Welche Vorsorgeaufwendungen bzw. Werbungskosten gibt es, die steuermindernd aber nicht relevant für die Berechnung des Unterhalts sind? Oder andersherum gefragt, welche sind als einkommensmindernd anzusetzen?

Wie sollte Herr X die Zinszahlungen, die er einkommensmindernd ansetzen kann belegen? Evtl. durch Kontoauszüge? Aber was ist, wenn nicht eindeutig erkennbar ist, dass es sich tatsächlich um das Darlehen handelt, dass noch während der Ehe und zum Hauserwerb abgeschlossen wurde?

Da anzunehmen ist, dass sich Herr X nicht mit den erwähnten familienrechtlichen Leitlinien und Erklärungen zur Düsseldorfer Tabelle befassen wird, sollte sich Frau X die entsprechenden Informationen aneignen.

Und ja, es geht um den Unterhalt und somit letztlich um das Wohl der eigenen Kinder, was aber leider bei dieser Thematik allzu oft keine Rolle spielt :frowning:

Welche Vorsorgeaufwendungen bzw. Werbungskosten gibt es, die
steuermindernd aber nicht relevant für die Berechnung des
Unterhalts sind? Oder andersherum gefragt, welche sind als
einkommensmindernd anzusetzen?

Evtl. Altersvorsorge/Riester u.ä.
Werbungskosten - nur welche die wirklich mit der Erwerbstätigkeit zusammenhängen.
Sonstiges? Anwalt für Familienrecht muss das wissen.

Wie sollte Herr X die Zinszahlungen, die er einkommensmindernd
ansetzen kann belegen? Evtl. durch Kontoauszüge? Aber was ist,
wenn nicht eindeutig erkennbar ist, dass es sich tatsächlich
um das Darlehen handelt, dass noch während der Ehe und zum
Hauserwerb abgeschlossen wurde?

Immobilienkredite sollten nun wirklich eindeutig erkennbar sein.
Niemand wird einen normalen Kredit zur Immobilienfinanzierung abschließen.
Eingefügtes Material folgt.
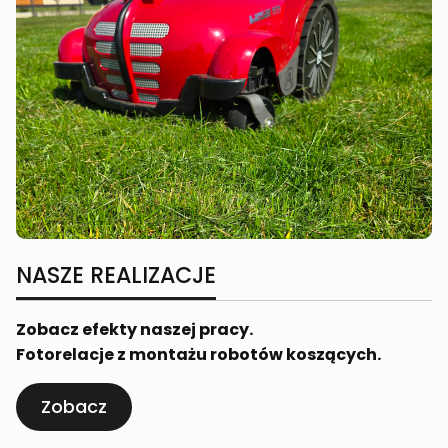
NASZE REALIZACJE
Zobacz efekty naszej pracy.
Fotorelacje z montażu robotów koszących.
Zobacz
Da anzunehmen ist, dass sich Herr X nicht mit den erwähnten
familienrechtlichen Leitlinien und Erklärungen zur
Düsseldorfer Tabelle befassen wird, sollte sich Frau X die
entsprechenden Informationen aneignen.

Herr X muß sich auch nicht damit befassen, das sollte der Anwalt des Unterhaltsberechtigten tun. Dieser kann alle erforderlichen Unterlagen vom Unterhaltspflichtigen anfordern und auswerten.

Und ja, es geht um den Unterhalt und somit letztlich um das
Wohl der eigenen Kinder, was aber leider bei dieser Thematik
allzu oft keine Rolle spielt :frowning:

Stimmt.
Deshalb: Anwalt oder Jugendamt. Dieses rechnet normalerweise den Kindesunterhalt kostenlos aus und tituliert ihn ebenfalls.
Allerdings: gerade wenn es um steuerliche Dinge geht ist das Wissen bei den Mitarbeitern dort was wie anerkannt bzw. nicht anerkannt wird doch sehr gering.

Persönlich würde ich alles von einem Anwalt berechnen lassen und dann beim Jugendamt titulieren sofern es nicht sowieso zu einem Prozeß mit Urteil kommt.